- Exercise description:
Locate every line in the records below that contains the word "moderate", and copy each one.

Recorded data
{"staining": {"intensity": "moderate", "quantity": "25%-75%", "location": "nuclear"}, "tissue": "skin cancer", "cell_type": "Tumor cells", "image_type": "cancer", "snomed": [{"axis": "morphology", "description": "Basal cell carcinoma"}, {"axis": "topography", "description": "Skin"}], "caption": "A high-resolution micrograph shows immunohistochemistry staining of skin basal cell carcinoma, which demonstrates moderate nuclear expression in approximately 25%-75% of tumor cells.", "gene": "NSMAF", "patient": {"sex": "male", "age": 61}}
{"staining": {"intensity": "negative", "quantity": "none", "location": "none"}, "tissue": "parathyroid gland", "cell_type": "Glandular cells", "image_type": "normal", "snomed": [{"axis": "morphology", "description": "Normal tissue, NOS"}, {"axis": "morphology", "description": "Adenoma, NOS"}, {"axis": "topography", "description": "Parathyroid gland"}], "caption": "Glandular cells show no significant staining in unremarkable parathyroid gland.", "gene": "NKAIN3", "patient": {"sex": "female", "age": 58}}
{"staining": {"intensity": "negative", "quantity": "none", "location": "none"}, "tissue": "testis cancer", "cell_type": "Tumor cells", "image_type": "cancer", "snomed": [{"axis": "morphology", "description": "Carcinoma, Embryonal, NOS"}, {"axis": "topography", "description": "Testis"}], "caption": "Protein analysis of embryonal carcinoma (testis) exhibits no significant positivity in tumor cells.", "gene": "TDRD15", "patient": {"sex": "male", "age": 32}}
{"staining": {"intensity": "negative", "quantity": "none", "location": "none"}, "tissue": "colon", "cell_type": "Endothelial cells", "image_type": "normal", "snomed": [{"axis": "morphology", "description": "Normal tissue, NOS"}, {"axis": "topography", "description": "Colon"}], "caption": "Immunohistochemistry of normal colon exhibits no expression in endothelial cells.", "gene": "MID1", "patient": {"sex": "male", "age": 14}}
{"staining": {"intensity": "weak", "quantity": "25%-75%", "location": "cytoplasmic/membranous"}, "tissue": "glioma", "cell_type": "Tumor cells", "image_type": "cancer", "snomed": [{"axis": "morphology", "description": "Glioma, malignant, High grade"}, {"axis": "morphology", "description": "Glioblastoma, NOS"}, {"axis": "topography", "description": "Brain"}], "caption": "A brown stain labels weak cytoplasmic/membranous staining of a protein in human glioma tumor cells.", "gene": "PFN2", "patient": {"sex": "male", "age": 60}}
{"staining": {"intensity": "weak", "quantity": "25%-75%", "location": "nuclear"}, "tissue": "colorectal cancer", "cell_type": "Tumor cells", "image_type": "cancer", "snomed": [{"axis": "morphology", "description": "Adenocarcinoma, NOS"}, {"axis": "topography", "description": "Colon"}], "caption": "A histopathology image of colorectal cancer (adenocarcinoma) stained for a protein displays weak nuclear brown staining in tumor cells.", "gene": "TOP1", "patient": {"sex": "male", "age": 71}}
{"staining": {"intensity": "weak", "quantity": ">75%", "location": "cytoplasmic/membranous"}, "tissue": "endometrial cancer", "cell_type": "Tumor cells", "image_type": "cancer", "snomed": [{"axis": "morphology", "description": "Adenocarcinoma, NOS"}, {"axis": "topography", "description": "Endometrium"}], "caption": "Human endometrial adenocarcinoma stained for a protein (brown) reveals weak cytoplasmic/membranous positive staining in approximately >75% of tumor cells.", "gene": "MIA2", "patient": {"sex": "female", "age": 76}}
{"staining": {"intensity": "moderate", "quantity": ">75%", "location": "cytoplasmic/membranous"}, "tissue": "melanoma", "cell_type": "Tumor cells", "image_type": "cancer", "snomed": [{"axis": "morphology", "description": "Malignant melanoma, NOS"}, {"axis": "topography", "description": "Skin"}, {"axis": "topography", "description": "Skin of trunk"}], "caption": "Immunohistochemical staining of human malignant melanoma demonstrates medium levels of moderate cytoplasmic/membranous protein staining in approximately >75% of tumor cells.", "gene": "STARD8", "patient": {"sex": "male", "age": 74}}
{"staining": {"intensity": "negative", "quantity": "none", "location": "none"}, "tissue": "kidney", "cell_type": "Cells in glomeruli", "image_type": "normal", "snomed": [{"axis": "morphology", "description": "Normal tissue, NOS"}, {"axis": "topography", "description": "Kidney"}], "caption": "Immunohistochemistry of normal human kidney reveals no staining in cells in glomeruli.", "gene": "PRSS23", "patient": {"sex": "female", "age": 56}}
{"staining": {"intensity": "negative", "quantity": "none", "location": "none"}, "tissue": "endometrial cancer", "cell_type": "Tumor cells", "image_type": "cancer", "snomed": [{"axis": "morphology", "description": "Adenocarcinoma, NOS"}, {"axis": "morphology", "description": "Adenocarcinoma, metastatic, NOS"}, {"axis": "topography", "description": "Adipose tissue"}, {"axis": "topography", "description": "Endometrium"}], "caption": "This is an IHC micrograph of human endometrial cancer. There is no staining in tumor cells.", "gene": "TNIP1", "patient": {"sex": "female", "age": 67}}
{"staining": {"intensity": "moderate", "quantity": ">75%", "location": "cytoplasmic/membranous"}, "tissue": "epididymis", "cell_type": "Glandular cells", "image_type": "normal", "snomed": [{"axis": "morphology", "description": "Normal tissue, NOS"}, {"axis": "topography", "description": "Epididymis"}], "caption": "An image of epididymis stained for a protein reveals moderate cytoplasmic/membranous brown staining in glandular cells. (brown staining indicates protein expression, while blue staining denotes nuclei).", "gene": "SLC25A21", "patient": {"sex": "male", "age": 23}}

- The completed task:
{"staining": {"intensity": "moderate", "quantity": "25%-75%", "location": "nuclear"}, "tissue": "skin cancer", "cell_type": "Tumor cells", "image_type": "cancer", "snomed": [{"axis": "morphology", "description": "Basal cell carcinoma"}, {"axis": "topography", "description": "Skin"}], "caption": "A high-resolution micrograph shows immunohistochemistry staining of skin basal cell carcinoma, which demonstrates moderate nuclear expression in approximately 25%-75% of tumor cells.", "gene": "NSMAF", "patient": {"sex": "male", "age": 61}}
{"staining": {"intensity": "moderate", "quantity": ">75%", "location": "cytoplasmic/membranous"}, "tissue": "melanoma", "cell_type": "Tumor cells", "image_type": "cancer", "snomed": [{"axis": "morphology", "description": "Malignant melanoma, NOS"}, {"axis": "topography", "description": "Skin"}, {"axis": "topography", "description": "Skin of trunk"}], "caption": "Immunohistochemical staining of human malignant melanoma demonstrates medium levels of moderate cytoplasmic/membranous protein staining in approximately >75% of tumor cells.", "gene": "STARD8", "patient": {"sex": "male", "age": 74}}
{"staining": {"intensity": "moderate", "quantity": ">75%", "location": "cytoplasmic/membranous"}, "tissue": "epididymis", "cell_type": "Glandular cells", "image_type": "normal", "snomed": [{"axis": "morphology", "description": "Normal tissue, NOS"}, {"axis": "topography", "description": "Epididymis"}], "caption": "An image of epididymis stained for a protein reveals moderate cytoplasmic/membranous brown staining in glandular cells. (brown staining indicates protein expression, while blue staining denotes nuclei).", "gene": "SLC25A21", "patient": {"sex": "male", "age": 23}}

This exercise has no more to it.